Dans le même village une maison abandonnée qui a subi un incendie. J’entre et dans une grande pièce vide j’y découvre un harmonium fracassé. Je pose mes mains dessus, j’actionne les soufflets, miracle il fonctionne et le son est superbe : il résonne dans l’espace dénudé. Wajdi arrive et commence à filmer. Soudain dans l’embrasure d’une fenêtre détruite trois visages apparaissent : trois enfants entre six et neuf ans, peaux rouges et sombres, yeux, cheveux d’un noir intense, le petit est sérieux et fermé, la grande est curieuse, des enfants populaires qui sortent d’un film de Pasolini. . Miraculeusement la petite parle français. On essaye de se comprendre, ils m’écoutent jouer de la musique puis en un souffle ils disparaissent. Je les aperçois courir au loin dans une lumière éblouissante. De quoi écrire un poème…

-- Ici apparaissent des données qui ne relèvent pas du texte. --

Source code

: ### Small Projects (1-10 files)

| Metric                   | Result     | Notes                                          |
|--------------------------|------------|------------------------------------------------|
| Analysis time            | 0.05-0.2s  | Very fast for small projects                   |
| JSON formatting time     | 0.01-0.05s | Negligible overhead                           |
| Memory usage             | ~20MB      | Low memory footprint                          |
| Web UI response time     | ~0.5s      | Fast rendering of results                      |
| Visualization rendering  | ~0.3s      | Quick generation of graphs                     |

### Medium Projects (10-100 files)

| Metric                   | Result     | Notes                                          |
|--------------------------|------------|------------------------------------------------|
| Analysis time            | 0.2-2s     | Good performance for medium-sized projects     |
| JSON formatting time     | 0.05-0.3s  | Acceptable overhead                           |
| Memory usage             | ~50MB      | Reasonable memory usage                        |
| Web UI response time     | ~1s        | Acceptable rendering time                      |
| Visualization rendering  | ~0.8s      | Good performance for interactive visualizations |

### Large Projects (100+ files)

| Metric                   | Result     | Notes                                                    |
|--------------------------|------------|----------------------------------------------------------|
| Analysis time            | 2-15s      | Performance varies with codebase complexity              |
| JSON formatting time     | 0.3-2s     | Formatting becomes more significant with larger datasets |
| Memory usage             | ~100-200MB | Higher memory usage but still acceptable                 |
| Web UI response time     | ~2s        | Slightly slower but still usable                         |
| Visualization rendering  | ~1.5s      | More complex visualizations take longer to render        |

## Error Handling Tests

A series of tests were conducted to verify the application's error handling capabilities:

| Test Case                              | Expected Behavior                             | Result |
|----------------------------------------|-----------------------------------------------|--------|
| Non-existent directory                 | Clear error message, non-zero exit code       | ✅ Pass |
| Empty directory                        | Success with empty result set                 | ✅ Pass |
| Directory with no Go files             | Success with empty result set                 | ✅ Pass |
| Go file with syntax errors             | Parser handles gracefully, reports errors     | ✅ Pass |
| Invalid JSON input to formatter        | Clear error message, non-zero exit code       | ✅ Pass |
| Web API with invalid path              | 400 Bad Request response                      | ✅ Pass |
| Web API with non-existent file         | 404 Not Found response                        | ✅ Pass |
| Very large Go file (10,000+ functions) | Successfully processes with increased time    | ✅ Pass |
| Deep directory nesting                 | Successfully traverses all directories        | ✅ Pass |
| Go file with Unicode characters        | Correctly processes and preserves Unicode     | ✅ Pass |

Nous avons des visions, nous sommes inspirés, je pose un caillou sur un grand tas de pierres qui fait face à la mer du détroit de Davis pour mon père qui vient de mourir et Wajdi en pose un pour son père qui va bientôt mourir. Mais malgré ces extases intérieures nous restons des fantômes de passage, des passants inutiles… Au magasin du village, on nous regarde aussi gêné qu’indiffèrent, nous ne servons à rien, on ne comprend pas ce qu’on veut. De toute façon, demain, nous aurons disparu et nous n’aurons jamais existé. D’autres fantômes prendront notre place, aussi enthousiastes et transparents que nous. Pourtant nous avons eu le sentiment si vif et si réel de comprendre cet endroit. De l’aimer pour ce qu’il est. Et en retour il nous a enrichi l’âme, mais en secret, sans rien montrer. Cette sensation si juive d’être de cette terre et de ne pas y être. Au Japon je me suis senti japonais…
Alors le voyage est-il impossible ? Le vrai voyage n’est-il qu’une expérience intérieure ? Un décalage du regard qui se repose dans l’inédit et qui revient rajeunit dans le monde connu ? La seule façon d’interrompre la fatigue hypnotique qui nous rend aveugle ? De participer activement aux forces qui régénèrent continuellement le monde ? De renouveler la saveur initiale sur les choses et les êtres que l’on aime ? Si oui, alors le silence est aussi le vrai voyage. Dans le silence tout retrouve sa vérité et son étrangeté naturelle. Restez sérieusement silencieux dans un endroit familier et il ne le restera pas longtemps… Il retrouvera vite son inconnaissable et le voyage commencera.
Si on veut espérer une vérité du voyage aujourd’hui (ce qui me semble si délicat), l’histoire de Rabbi Eisik raconté par Rabbi Simha Bounam, qui dit sa fameuse escapade jusqu’à Prague pour revenir découvrir un butin rêvé chez lui à Cracovie, pourra être méditée : tu as traversé en vain l’espace et le danger pour trouver le trésor qui était juste à ton côté, sous ton fourneau ou dans ta cave peu importe, mais juste là, c’est-à-dire en toi, c’était ton cœur, ton âme, ton innocence… Alors où que tu ailles, voyage avec ton cœur, ton âme, ton innocence et tu seras l’étranger merveilleux (au moins pour toi-même). Tu seras partout et nulle part chez toi et le voyage sera aboli.